Bandung, CYBERNUSANTARA1.ID — Kepala Kepolisian Daerah Jawa Barat, Irjen Pol. Rudi Setiawan, S.I.K., S.H., M.H., secara resmi membuka Rapat Kerja Teknis (Rakernis) Fungsi Intelkam Tahun Anggaran 2025 di Aula Moeryono, Mapolda Jabar, Selasa (15/7/2025).
Rakernis ini mengangkat tema “Optimalisasi Fungsi Intelkam Polda Jabar Guna Penguatan Polri Presisi dalam Rangka Mendukung Program Asta Cita”, dan dihadiri oleh para pejabat utama Polda Jabar serta jajaran Intelkam dari seluruh Polres di wilayah hukum Jawa Barat.
Dalam sambutannya, Kapolda Jabar menekankan pentingnya fungsi intelijen keamanan (Intelkam) dalam mendukung terwujudnya Polri yang presisi. Ia menyampaikan bahwa intelijen harus mampu mendahului, membersamai, dan mengakhiri setiap dinamika keamanan yang berkembang.
“Fungsi intelijen bukan hanya sebagai pelapor, tetapi mitra strategis dalam pengambilan keputusan. Maka, dibutuhkan pola pikir yang tajam, kemampuan teknis yang mumpuni, serta integritas moral yang tinggi,” tegas Irjen Pol. Rudi Setiawan.
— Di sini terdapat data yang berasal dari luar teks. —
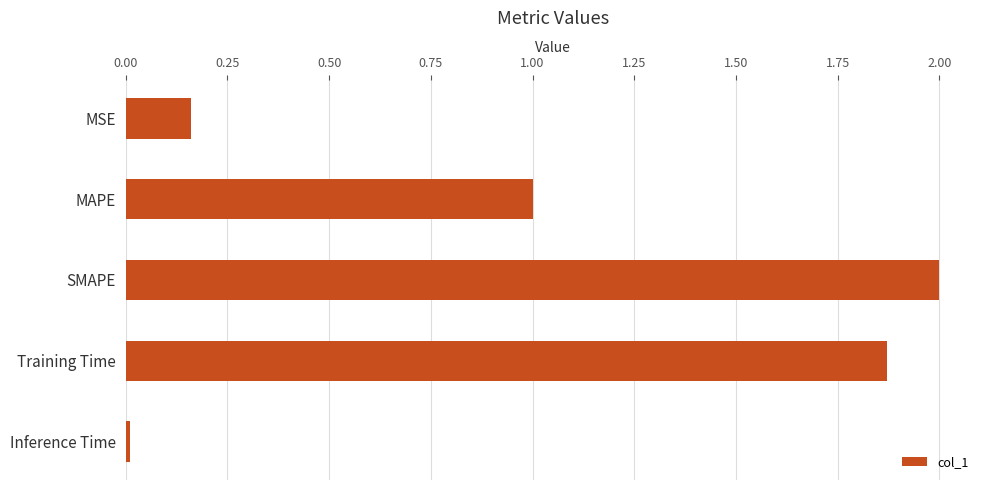

Between SMAPE and Inference Time, which is larger?

SMAPE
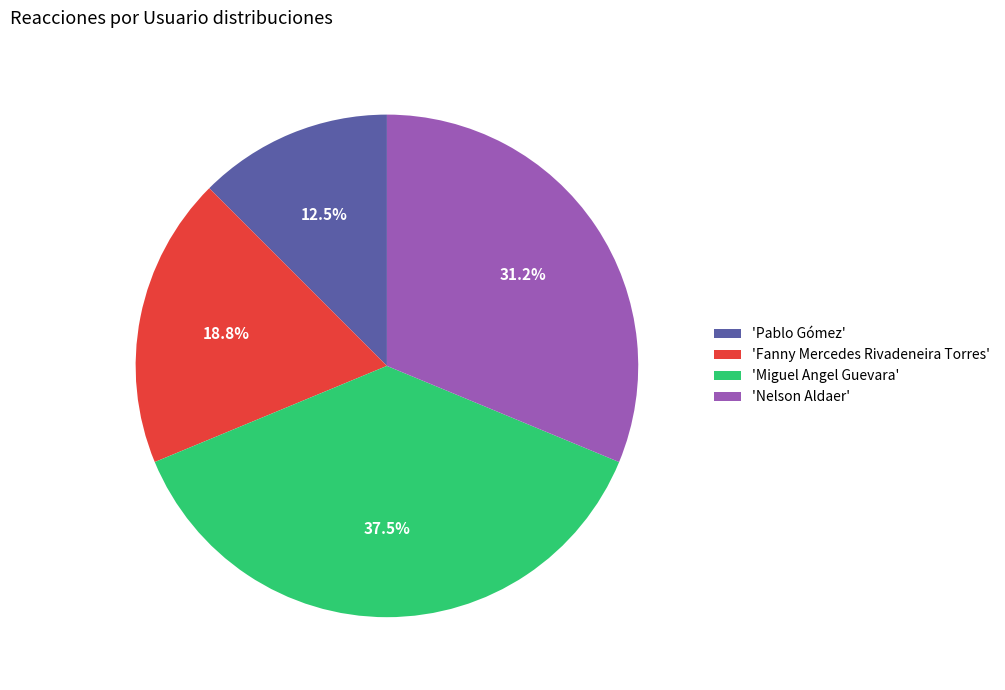

How many slices are in this pie chart?

4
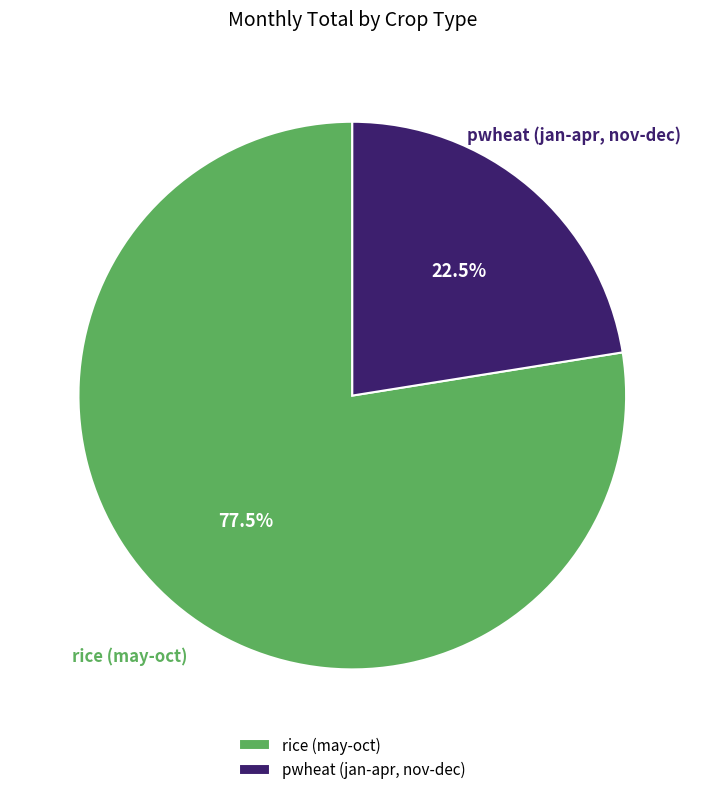

Does any single category account for the majority?

Yes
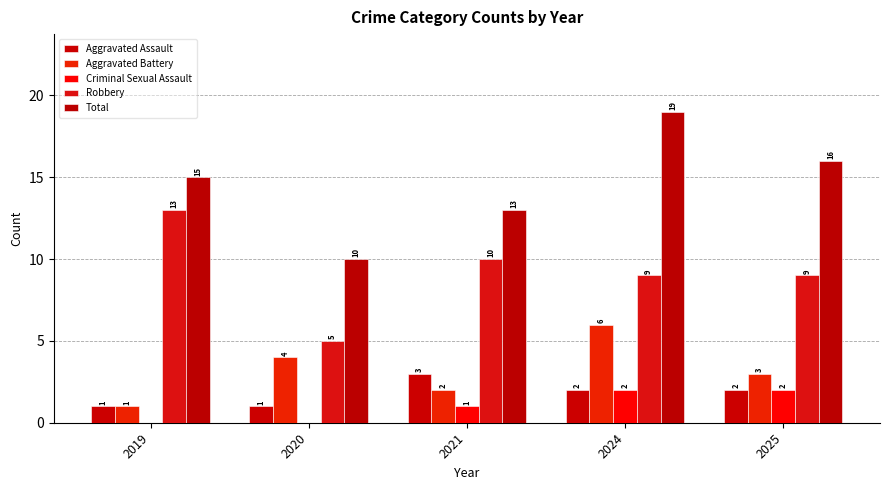

What is the sum of the Total values at 2024 and 2025?

35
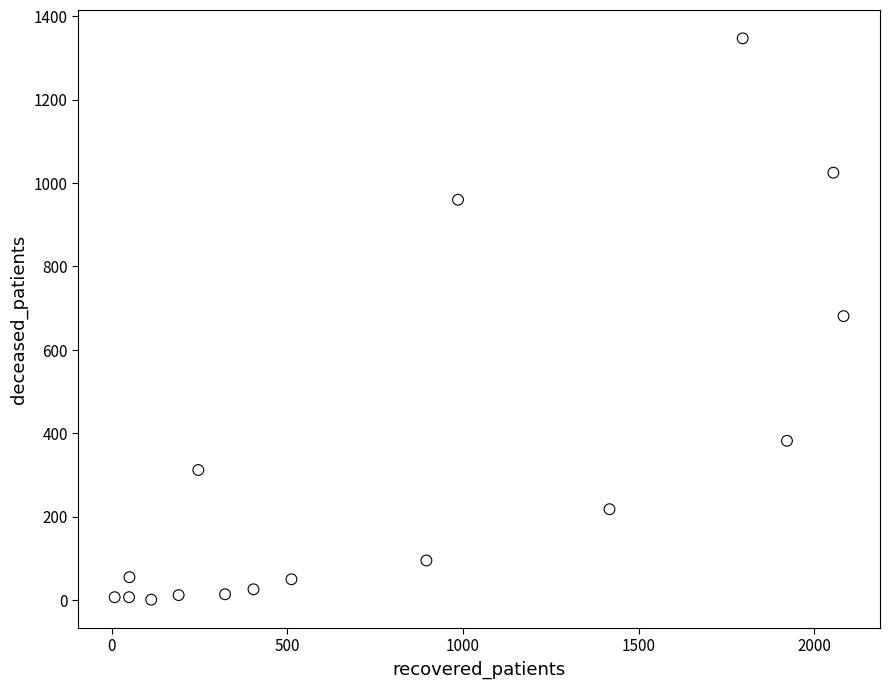

What is the range of X values (max minus min)?

2074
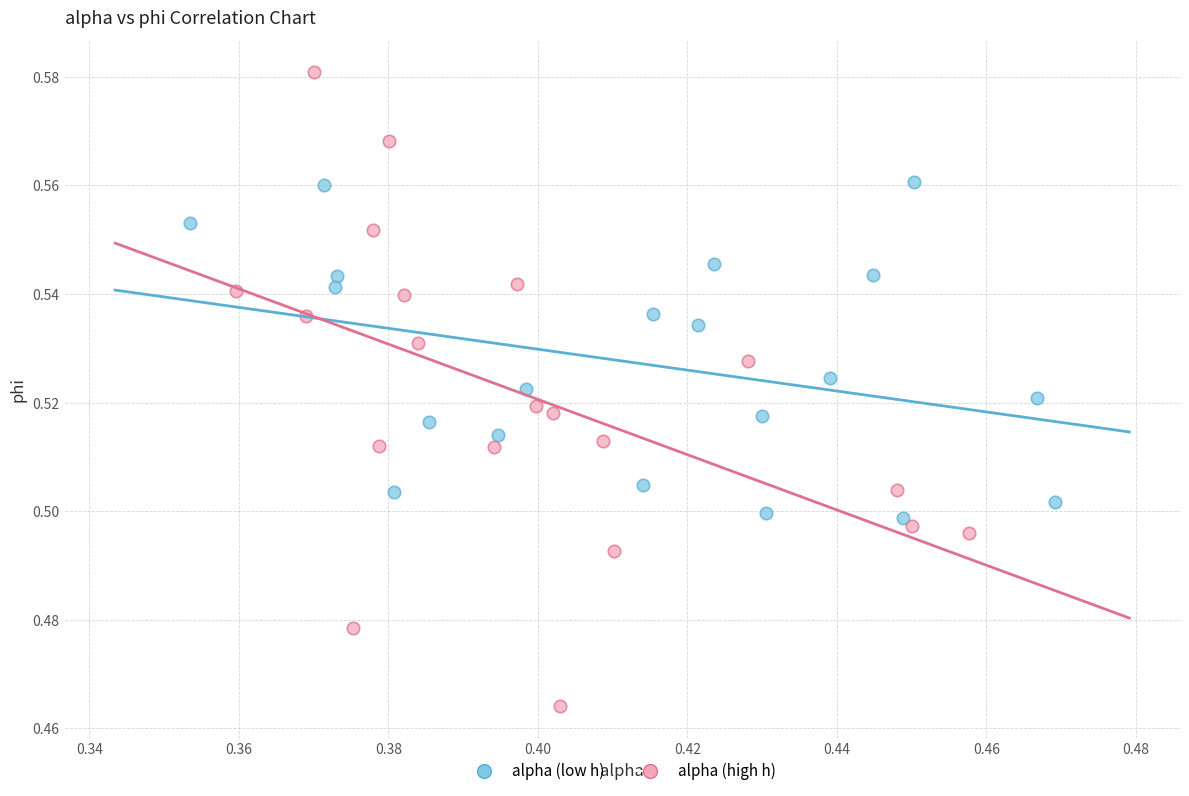

What are all the series names shown in the legend?

alpha (low h), alpha (high h)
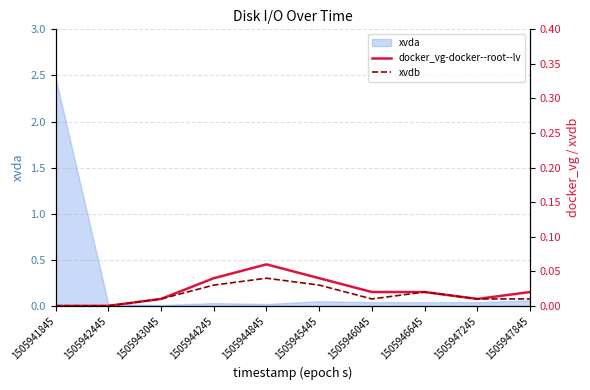

Is it true that xvda equals 0.0 at 1505942445?

True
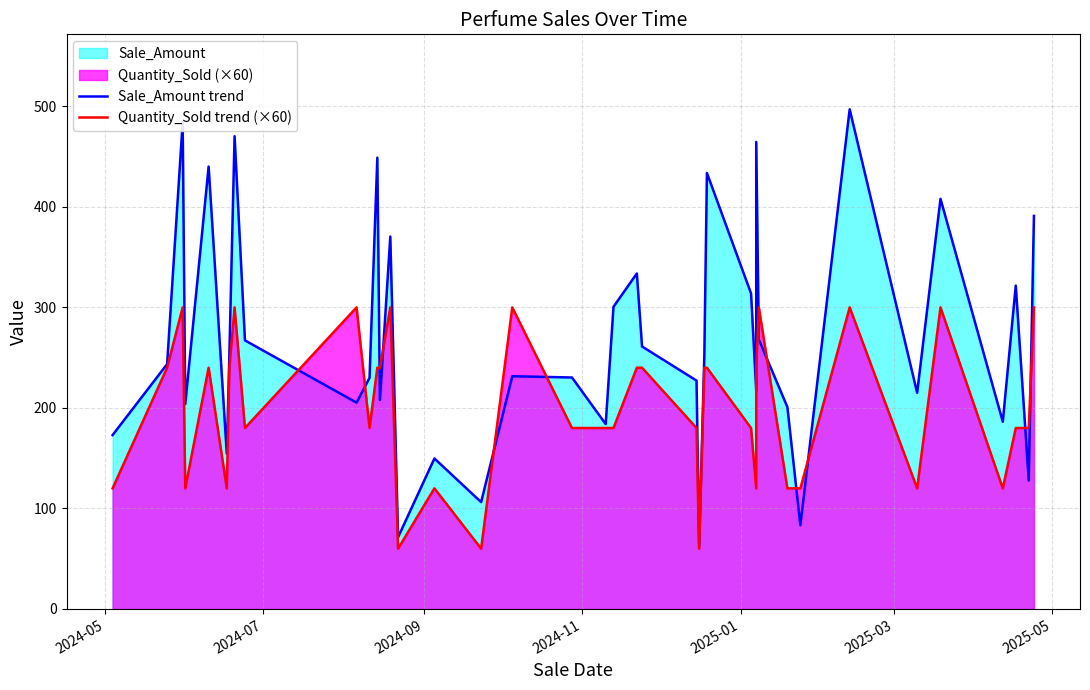

Is it true that Sale_Amount trend equals 78.2 at 15?

False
Kapolda Jabar juga menyampaikan lima penekanan strategis kepada seluruh peserta Rakernis, antara lain:
1. Ketajaman deteksi dan analisis: Intelijen dituntut lebih akurat dan responsif terhadap potensi gangguan Kamtibmas, baik konvensional maupun kontemporer.
2. Penguatan deteksi dan pencegahan dini: Intelijen harus menjadi garda terdepan dalam memberikan peringatan awal kepada pimpinan.
3. Peran sebagai mitra berpikir strategis: Intelijen diharapkan memberi rekomendasi berbasis analisis valid dan terukur.
4. Peningkatan kualitas SDM: Meliputi pola pikir, kemampuan teknis, serta pemahaman mendalam terhadap dunia intelijen.
5. Penguatan sinergi lintas instansi: Baik internal Polri maupun dengan TNI, BIN, BSSN, dan lembaga terkait lainnya.
“Tantangan keamanan saat ini bersifat multidimensi — dari radikalisme, terorisme, kejahatan siber, konflik sosial, hingga disinformasi. Semua ini membutuhkan kerja intelijen yang kolaboratif dan terintegrasi,” ujar Kapolda.
Kapolda Jabar juga menekankan bahwa hasil Rakernis harus direalisasikan dalam bentuk kerja nyata di lapangan. Ia berharap langkah-langkah yang diambil dapat memberikan dampak langsung bagi masyarakat dan mendukung program nasional Asta Cita, khususnya dalam aspek reformasi hukum dan keamanan nasional.
Menutup arahannya, Kapolda berpesan kepada seluruh jajaran Intelkam agar tidak lengah, selalu peka terhadap perubahan situasi, dan menjaga soliditas demi mewujudkan Polri yang profesional, humanis, dan semakin dipercaya publik.